* **EXERCISE DESCRIPTION**: Repeat the records in full. No pictures belong in the copy.

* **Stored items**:
━━━━━━━━

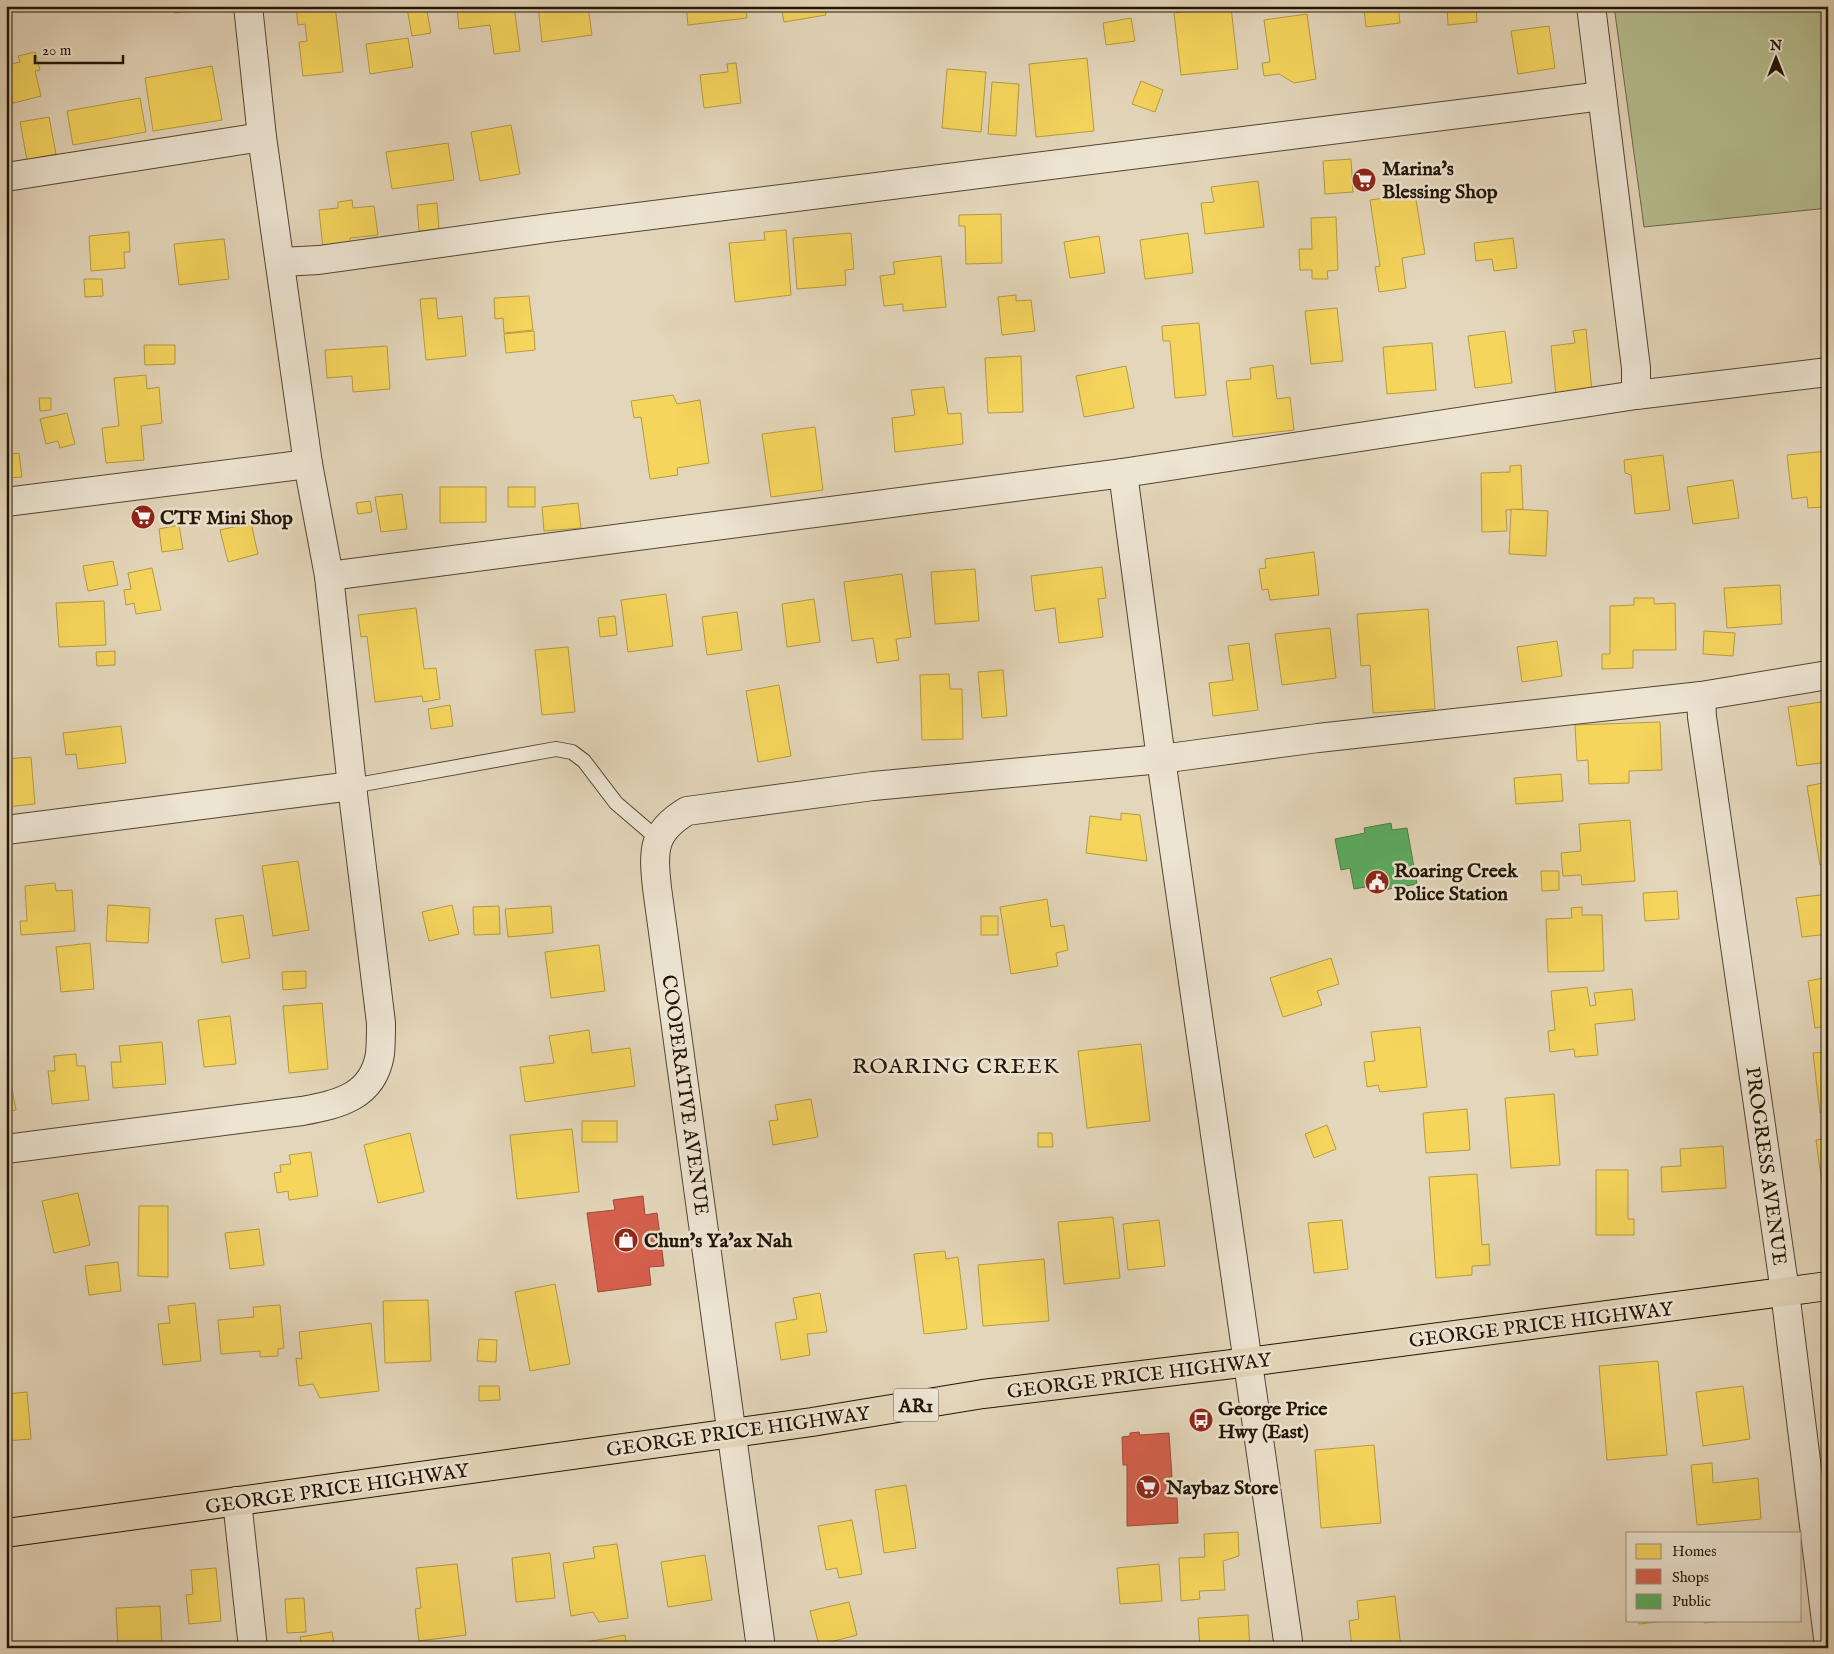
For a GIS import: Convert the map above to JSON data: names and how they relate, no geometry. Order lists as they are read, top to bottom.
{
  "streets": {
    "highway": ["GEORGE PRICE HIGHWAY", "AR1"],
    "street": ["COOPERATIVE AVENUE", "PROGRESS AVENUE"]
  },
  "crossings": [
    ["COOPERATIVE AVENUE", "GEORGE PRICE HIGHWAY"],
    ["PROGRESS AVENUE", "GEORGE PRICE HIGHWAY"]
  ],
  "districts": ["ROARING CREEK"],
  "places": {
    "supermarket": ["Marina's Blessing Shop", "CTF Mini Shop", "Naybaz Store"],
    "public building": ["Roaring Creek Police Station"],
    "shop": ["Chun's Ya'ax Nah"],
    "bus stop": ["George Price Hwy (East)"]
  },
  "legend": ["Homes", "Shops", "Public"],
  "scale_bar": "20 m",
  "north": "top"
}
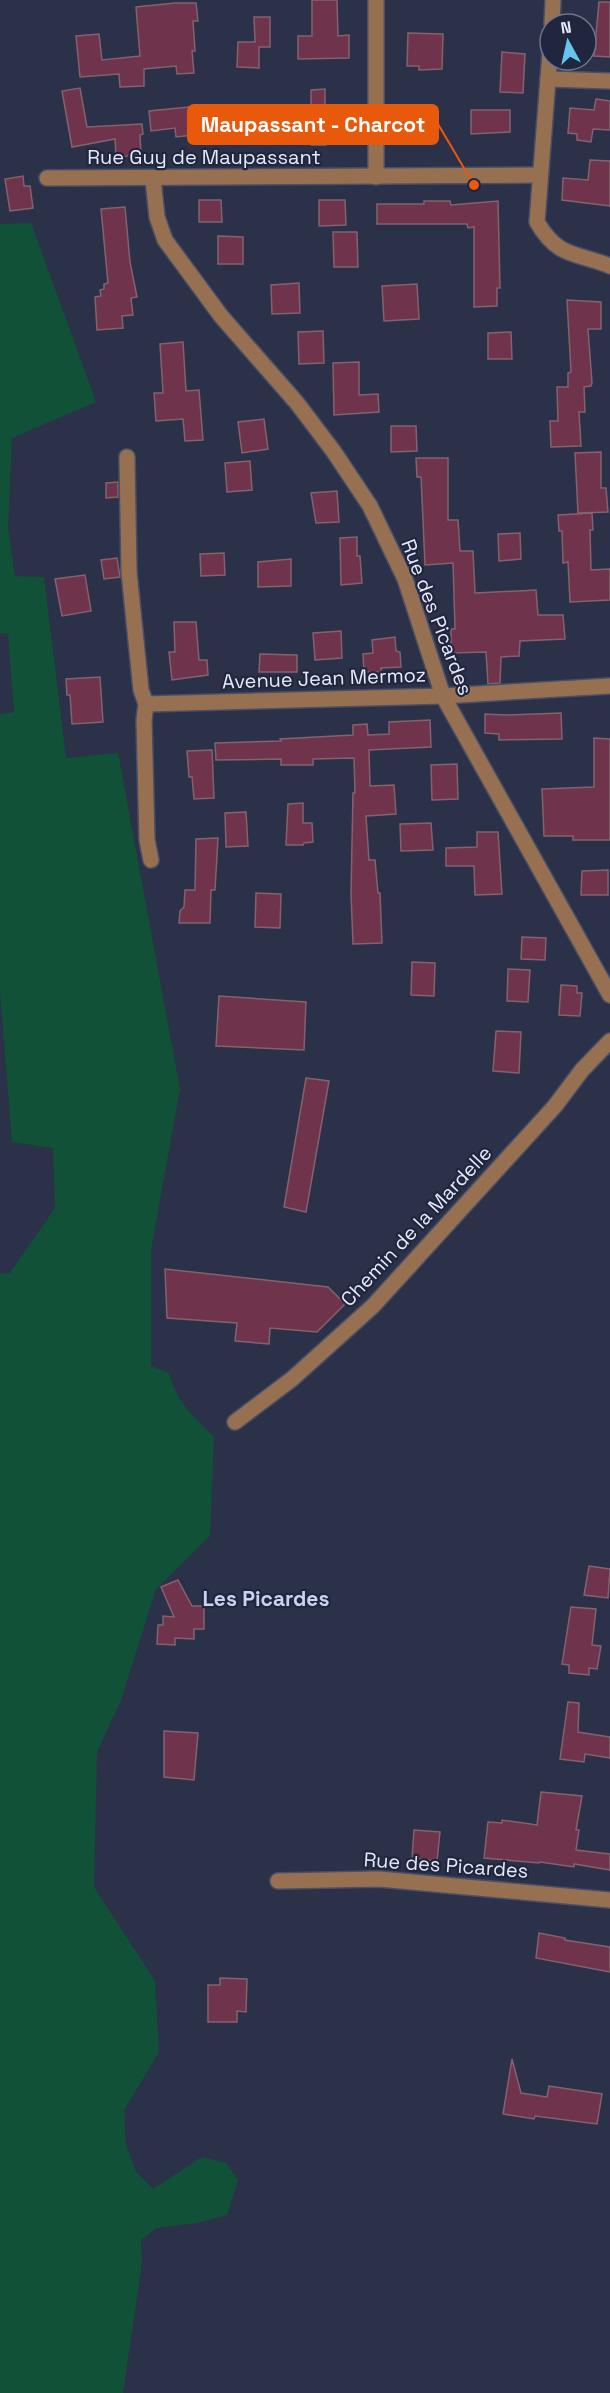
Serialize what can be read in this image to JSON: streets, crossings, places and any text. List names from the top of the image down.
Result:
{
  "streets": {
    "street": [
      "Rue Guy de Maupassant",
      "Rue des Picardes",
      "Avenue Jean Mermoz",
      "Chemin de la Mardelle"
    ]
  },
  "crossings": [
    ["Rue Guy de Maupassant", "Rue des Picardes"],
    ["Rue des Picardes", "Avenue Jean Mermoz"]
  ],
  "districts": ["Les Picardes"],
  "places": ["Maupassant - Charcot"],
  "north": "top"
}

━━━━━━━━

* **FINISHED EXERCISE**:
For a GIS import: Convert the map above to JSON data: names and how they relate, no geometry. Order lists as they are read, top to bottom.
{
  "streets": {
    "highway": ["GEORGE PRICE HIGHWAY", "AR1"],
    "street": ["COOPERATIVE AVENUE", "PROGRESS AVENUE"]
  },
  "crossings": [
    ["COOPERATIVE AVENUE", "GEORGE PRICE HIGHWAY"],
    ["PROGRESS AVENUE", "GEORGE PRICE HIGHWAY"]
  ],
  "districts": ["ROARING CREEK"],
  "places": {
    "supermarket": ["Marina's Blessing Shop", "CTF Mini Shop", "Naybaz Store"],
    "public building": ["Roaring Creek Police Station"],
    "shop": ["Chun's Ya'ax Nah"],
    "bus stop": ["George Price Hwy (East)"]
  },
  "legend": ["Homes", "Shops", "Public"],
  "scale_bar": "20 m",
  "north": "top"
}
Serialize what can be read in this image to JSON: streets, crossings, places and any text. List names from the top of the image down.
Result:
{
  "streets": {
    "street": [
      "Rue Guy de Maupassant",
      "Rue des Picardes",
      "Avenue Jean Mermoz",
      "Chemin de la Mardelle"
    ]
  },
  "crossings": [
    ["Rue Guy de Maupassant", "Rue des Picardes"],
    ["Rue des Picardes", "Avenue Jean Mermoz"]
  ],
  "districts": ["Les Picardes"],
  "places": ["Maupassant - Charcot"],
  "north": "top"
}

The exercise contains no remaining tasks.